Americans will tolerate such intrusion. Or, will they choose to opt out of US banks and take all their transactions to them? This would undermine the years-long effort of bank regulators in encouraging Americans not to trust US banks with their financial affairs.
It’s even possible that many third-party payment systems and merchant banking systems that power the gig and cottage economy could atrophy as a consequence of an IRS push to tax every nickel and dime under orders from Congress to pay for its spending packages.
These are serious political consequences. This has implications for the viability and sustainability of cottage industries as well. There’s the viability of 43.5 percent of US GDP consequence to consider. The potential for a well-constructed house of cards to be destroyed by a chase after pennies is real. And none of us should be naïve enough to believe that this intricate system of interdependencies we have built in an America where core factories have long gone offshore and been replaced by piece work to support our population can’t come tumbling down.
You have many options for financing infrastructure. Our country is extraordinarily wealthy. We have a massive liquidity reserve in the balance sheets of our industrial base that sits on the sidelines; hesitant because there’s no clear direction on where the US government wants to go other than continuing gridlocked autopilot. We have tremendous wealth locked up in our land, both financially and materials-wise, that can be converted into “found” wealth to invest in infrastructure.
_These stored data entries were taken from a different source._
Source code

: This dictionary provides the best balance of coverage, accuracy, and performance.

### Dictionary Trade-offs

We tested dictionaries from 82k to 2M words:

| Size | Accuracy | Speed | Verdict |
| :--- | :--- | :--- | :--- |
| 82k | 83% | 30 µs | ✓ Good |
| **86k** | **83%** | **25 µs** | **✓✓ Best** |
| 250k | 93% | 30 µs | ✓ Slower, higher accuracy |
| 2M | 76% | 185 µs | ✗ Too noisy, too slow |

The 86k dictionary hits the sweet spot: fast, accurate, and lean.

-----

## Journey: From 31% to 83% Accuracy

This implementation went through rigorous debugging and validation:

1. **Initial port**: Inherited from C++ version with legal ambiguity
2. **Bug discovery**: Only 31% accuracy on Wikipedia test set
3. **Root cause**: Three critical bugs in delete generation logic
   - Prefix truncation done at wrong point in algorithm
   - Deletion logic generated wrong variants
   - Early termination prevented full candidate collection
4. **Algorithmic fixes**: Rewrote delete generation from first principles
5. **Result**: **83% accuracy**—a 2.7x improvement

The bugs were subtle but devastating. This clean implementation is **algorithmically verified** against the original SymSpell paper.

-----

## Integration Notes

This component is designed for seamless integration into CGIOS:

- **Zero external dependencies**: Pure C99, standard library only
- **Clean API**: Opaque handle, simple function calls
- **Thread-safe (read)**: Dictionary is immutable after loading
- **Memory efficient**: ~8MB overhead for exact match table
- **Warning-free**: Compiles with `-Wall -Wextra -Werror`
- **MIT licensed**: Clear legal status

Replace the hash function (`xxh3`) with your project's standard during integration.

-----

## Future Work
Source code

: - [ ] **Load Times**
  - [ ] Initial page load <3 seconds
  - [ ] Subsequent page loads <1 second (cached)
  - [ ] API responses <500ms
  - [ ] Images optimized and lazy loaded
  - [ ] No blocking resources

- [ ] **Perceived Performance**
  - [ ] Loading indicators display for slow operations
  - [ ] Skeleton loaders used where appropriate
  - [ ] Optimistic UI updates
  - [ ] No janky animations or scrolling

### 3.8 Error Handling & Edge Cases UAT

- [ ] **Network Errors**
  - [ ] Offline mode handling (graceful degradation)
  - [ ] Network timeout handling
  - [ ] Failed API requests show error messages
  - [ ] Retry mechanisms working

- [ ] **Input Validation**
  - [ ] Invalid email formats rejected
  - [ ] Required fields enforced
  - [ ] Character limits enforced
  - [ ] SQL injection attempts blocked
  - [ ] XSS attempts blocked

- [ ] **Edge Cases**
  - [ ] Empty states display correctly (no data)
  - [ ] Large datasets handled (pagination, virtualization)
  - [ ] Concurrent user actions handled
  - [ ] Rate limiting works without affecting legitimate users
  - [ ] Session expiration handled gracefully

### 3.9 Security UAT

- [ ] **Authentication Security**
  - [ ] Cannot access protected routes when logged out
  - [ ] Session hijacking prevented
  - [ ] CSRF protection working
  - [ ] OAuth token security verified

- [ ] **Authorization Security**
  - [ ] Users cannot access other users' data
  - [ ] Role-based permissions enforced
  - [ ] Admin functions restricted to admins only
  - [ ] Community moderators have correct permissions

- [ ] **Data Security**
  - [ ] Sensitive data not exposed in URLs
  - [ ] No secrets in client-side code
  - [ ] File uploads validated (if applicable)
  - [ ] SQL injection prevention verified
Financial elite thinkers are available to advise the nation on these matters.
But we’d rather tax the little guy because zero-sum wealth transfer via taxation is the only thing we know how to do. That’s our core competency as a nation? That’s our post-industrial legacy to the world? Congress can’t put anything together better than this?
I’m not so sure this nation is being creative enough with the resources we must use to solve our need to build a better America.